But if you are saying that education makes little difference to lifetime
earnings, you're going to have to back that up with a reference because it's
an extraordinary claim.

------
duckingtest
The idea of completely stopping cheating in systems like these harms
meritocracy. I know this sounds outrageous.

The problem is systemic - in European post-socialist countries, education is
based _mostly_ on rote learning which becomes more and more pointless in a
modern world. Example on the bottom.

Students cope with that by cheating, which allows them to concentrate their
time on actually useful aspects. Most teachers, except the dullest ones,
tolerate that. In other words, the whole system sort-of works only _because
of_ cheating! As it's so accepted rote learning is irritating, but mostly
harmless.

There's a fine boundary where cheating stops being beneficial - crib notes are
great, making someone else solve problems for you, or having pre-made answers
is not. That actually should be punished.

Punishing all forms of cheating is going to be incredibly damaging, because it
means the best scoring students are going to be those best at memorization.
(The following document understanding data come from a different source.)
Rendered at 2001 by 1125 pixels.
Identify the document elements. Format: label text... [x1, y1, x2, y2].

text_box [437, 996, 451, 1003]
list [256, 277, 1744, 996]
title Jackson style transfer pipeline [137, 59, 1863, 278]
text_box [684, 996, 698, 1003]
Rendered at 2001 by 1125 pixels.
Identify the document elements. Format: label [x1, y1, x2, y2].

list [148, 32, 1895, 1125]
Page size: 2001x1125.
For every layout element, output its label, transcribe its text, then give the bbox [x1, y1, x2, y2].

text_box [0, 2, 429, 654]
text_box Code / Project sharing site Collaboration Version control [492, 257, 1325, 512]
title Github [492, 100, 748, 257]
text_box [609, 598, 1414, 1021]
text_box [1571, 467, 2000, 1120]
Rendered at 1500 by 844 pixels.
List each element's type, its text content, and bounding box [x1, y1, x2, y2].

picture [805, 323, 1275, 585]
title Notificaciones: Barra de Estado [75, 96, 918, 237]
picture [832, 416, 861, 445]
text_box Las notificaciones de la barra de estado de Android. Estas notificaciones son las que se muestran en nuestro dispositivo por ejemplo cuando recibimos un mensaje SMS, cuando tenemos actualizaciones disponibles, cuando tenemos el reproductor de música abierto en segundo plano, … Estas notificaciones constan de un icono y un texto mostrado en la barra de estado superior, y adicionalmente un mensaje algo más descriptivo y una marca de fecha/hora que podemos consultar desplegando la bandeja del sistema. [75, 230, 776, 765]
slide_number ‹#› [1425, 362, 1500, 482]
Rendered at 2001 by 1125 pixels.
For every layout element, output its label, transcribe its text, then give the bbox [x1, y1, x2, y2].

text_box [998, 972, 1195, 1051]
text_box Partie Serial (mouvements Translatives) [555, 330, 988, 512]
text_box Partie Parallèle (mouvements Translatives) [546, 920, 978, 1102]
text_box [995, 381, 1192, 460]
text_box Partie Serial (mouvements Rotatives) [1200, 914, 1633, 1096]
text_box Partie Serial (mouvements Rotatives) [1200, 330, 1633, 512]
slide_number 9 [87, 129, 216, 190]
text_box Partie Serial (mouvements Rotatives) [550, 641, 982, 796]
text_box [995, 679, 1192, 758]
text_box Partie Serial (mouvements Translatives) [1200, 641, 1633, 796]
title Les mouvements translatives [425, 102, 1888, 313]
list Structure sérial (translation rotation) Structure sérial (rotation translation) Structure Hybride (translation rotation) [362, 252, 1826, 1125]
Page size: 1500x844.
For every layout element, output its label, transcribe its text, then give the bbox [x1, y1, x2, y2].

Wouldn't it be better to remove rote learning instead? Obviously, but I'm
afraid that's not realistic. Harshly punishing cheating now is going to
achieve the opposite: today's top rote learners become tomorrow's professors
and teachers. Not only did they get great scores, but they presumably feel
good in a rote-learning system.

\---

What do I mean by rote learning? Memorize these numbers [0] to the third
decimal place. Not a joke - it's a real example, albeit exceptional in its
absurdity.

[0]
[https://i.ytimg.com/vi/lsq2xglw1e4/maxresdefault.jpg](https://i.ytimg.com/vi/lsq2xglw1e4/maxresdefault.jpg)